* [WHAT THE TASK ASKS]: Below are the records; restate all of them exactly.

* [DATA LISTING]:
====

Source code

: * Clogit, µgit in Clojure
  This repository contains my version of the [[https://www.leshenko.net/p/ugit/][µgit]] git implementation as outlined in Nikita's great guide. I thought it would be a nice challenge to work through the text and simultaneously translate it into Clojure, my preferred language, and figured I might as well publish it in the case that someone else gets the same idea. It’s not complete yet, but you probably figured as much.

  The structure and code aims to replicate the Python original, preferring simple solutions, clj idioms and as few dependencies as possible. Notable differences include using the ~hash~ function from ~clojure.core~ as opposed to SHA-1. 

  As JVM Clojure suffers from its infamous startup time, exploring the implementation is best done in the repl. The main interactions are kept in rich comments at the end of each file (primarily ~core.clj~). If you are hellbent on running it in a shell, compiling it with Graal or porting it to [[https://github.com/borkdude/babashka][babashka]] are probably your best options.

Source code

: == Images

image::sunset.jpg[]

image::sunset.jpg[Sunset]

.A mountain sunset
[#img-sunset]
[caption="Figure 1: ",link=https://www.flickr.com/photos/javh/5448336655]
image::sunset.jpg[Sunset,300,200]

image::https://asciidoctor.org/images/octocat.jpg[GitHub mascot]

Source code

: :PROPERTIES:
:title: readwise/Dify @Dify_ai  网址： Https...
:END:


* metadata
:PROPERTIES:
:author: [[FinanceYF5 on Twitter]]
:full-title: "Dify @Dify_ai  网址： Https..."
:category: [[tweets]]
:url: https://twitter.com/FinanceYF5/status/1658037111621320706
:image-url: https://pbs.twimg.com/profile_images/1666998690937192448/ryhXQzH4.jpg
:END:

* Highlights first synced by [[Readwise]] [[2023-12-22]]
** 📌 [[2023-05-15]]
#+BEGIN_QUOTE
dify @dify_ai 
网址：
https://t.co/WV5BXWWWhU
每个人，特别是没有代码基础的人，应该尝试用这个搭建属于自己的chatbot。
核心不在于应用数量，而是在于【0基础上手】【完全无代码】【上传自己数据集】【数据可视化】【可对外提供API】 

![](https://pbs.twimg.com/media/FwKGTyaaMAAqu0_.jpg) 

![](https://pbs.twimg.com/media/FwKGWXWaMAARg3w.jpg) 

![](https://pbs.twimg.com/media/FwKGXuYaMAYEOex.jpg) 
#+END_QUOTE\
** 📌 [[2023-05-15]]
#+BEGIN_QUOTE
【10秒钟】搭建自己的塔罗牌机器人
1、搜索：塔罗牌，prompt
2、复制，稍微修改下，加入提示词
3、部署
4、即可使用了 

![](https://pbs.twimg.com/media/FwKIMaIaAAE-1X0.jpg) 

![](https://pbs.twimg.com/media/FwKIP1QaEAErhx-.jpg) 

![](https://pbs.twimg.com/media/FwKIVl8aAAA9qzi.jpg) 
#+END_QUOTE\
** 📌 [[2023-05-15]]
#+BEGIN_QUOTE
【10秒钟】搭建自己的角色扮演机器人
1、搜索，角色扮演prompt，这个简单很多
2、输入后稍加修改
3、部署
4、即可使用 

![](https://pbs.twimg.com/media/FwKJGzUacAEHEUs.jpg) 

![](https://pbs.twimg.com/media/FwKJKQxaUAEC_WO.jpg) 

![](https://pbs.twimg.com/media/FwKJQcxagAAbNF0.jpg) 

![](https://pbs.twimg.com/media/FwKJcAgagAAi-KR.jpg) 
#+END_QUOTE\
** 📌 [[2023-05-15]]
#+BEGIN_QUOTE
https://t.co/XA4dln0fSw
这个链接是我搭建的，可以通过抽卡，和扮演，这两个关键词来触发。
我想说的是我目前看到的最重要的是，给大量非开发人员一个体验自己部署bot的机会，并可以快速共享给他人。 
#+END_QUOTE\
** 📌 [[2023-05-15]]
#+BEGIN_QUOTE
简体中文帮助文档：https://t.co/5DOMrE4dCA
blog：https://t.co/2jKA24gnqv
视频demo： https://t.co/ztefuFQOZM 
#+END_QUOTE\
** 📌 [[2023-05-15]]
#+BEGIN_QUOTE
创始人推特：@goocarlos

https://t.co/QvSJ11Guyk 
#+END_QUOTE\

====

* [ANSWER TO THE EXERCISE]:
Source code

: * Clogit, µgit in Clojure
  This repository contains my version of the [[https://www.leshenko.net/p/ugit/][µgit]] git implementation as outlined in Nikita's great guide. I thought it would be a nice challenge to work through the text and simultaneously translate it into Clojure, my preferred language, and figured I might as well publish it in the case that someone else gets the same idea. It’s not complete yet, but you probably figured as much.

  The structure and code aims to replicate the Python original, preferring simple solutions, clj idioms and as few dependencies as possible. Notable differences include using the ~hash~ function from ~clojure.core~ as opposed to SHA-1. 

  As JVM Clojure suffers from its infamous startup time, exploring the implementation is best done in the repl. The main interactions are kept in rich comments at the end of each file (primarily ~core.clj~). If you are hellbent on running it in a shell, compiling it with Graal or porting it to [[https://github.com/borkdude/babashka][babashka]] are probably your best options.

Source code

: == Images

image::sunset.jpg[]

image::sunset.jpg[Sunset]

.A mountain sunset
[#img-sunset]
[caption="Figure 1: ",link=https://www.flickr.com/photos/javh/5448336655]
image::sunset.jpg[Sunset,300,200]

image::https://asciidoctor.org/images/octocat.jpg[GitHub mascot]

Source code

: :PROPERTIES:
:title: readwise/Dify @Dify_ai  网址： Https...
:END:


* metadata
:PROPERTIES:
:author: [[FinanceYF5 on Twitter]]
:full-title: "Dify @Dify_ai  网址： Https..."
:category: [[tweets]]
:url: https://twitter.com/FinanceYF5/status/1658037111621320706
:image-url: https://pbs.twimg.com/profile_images/1666998690937192448/ryhXQzH4.jpg
:END:

* Highlights first synced by [[Readwise]] [[2023-12-22]]
** 📌 [[2023-05-15]]
#+BEGIN_QUOTE
dify @dify_ai 
网址：
https://t.co/WV5BXWWWhU
每个人，特别是没有代码基础的人，应该尝试用这个搭建属于自己的chatbot。
核心不在于应用数量，而是在于【0基础上手】【完全无代码】【上传自己数据集】【数据可视化】【可对外提供API】 

![](https://pbs.twimg.com/media/FwKGTyaaMAAqu0_.jpg) 

![](https://pbs.twimg.com/media/FwKGWXWaMAARg3w.jpg) 

![](https://pbs.twimg.com/media/FwKGXuYaMAYEOex.jpg) 
#+END_QUOTE\
** 📌 [[2023-05-15]]
#+BEGIN_QUOTE
【10秒钟】搭建自己的塔罗牌机器人
1、搜索：塔罗牌，prompt
2、复制，稍微修改下，加入提示词
3、部署
4、即可使用了 

![](https://pbs.twimg.com/media/FwKIMaIaAAE-1X0.jpg) 

![](https://pbs.twimg.com/media/FwKIP1QaEAErhx-.jpg) 

![](https://pbs.twimg.com/media/FwKIVl8aAAA9qzi.jpg) 
#+END_QUOTE\
** 📌 [[2023-05-15]]
#+BEGIN_QUOTE
【10秒钟】搭建自己的角色扮演机器人
1、搜索，角色扮演prompt，这个简单很多
2、输入后稍加修改
3、部署
4、即可使用 

![](https://pbs.twimg.com/media/FwKJGzUacAEHEUs.jpg) 

![](https://pbs.twimg.com/media/FwKJKQxaUAEC_WO.jpg) 

![](https://pbs.twimg.com/media/FwKJQcxagAAbNF0.jpg) 

![](https://pbs.twimg.com/media/FwKJcAgagAAi-KR.jpg) 
#+END_QUOTE\
** 📌 [[2023-05-15]]
#+BEGIN_QUOTE
https://t.co/XA4dln0fSw
这个链接是我搭建的，可以通过抽卡，和扮演，这两个关键词来触发。
我想说的是我目前看到的最重要的是，给大量非开发人员一个体验自己部署bot的机会，并可以快速共享给他人。 
#+END_QUOTE\
** 📌 [[2023-05-15]]
#+BEGIN_QUOTE
简体中文帮助文档：https://t.co/5DOMrE4dCA
blog：https://t.co/2jKA24gnqv
视频demo： https://t.co/ztefuFQOZM 
#+END_QUOTE\
** 📌 [[2023-05-15]]
#+BEGIN_QUOTE
创始人推特：@goocarlos

https://t.co/QvSJ11Guyk 
#+END_QUOTE\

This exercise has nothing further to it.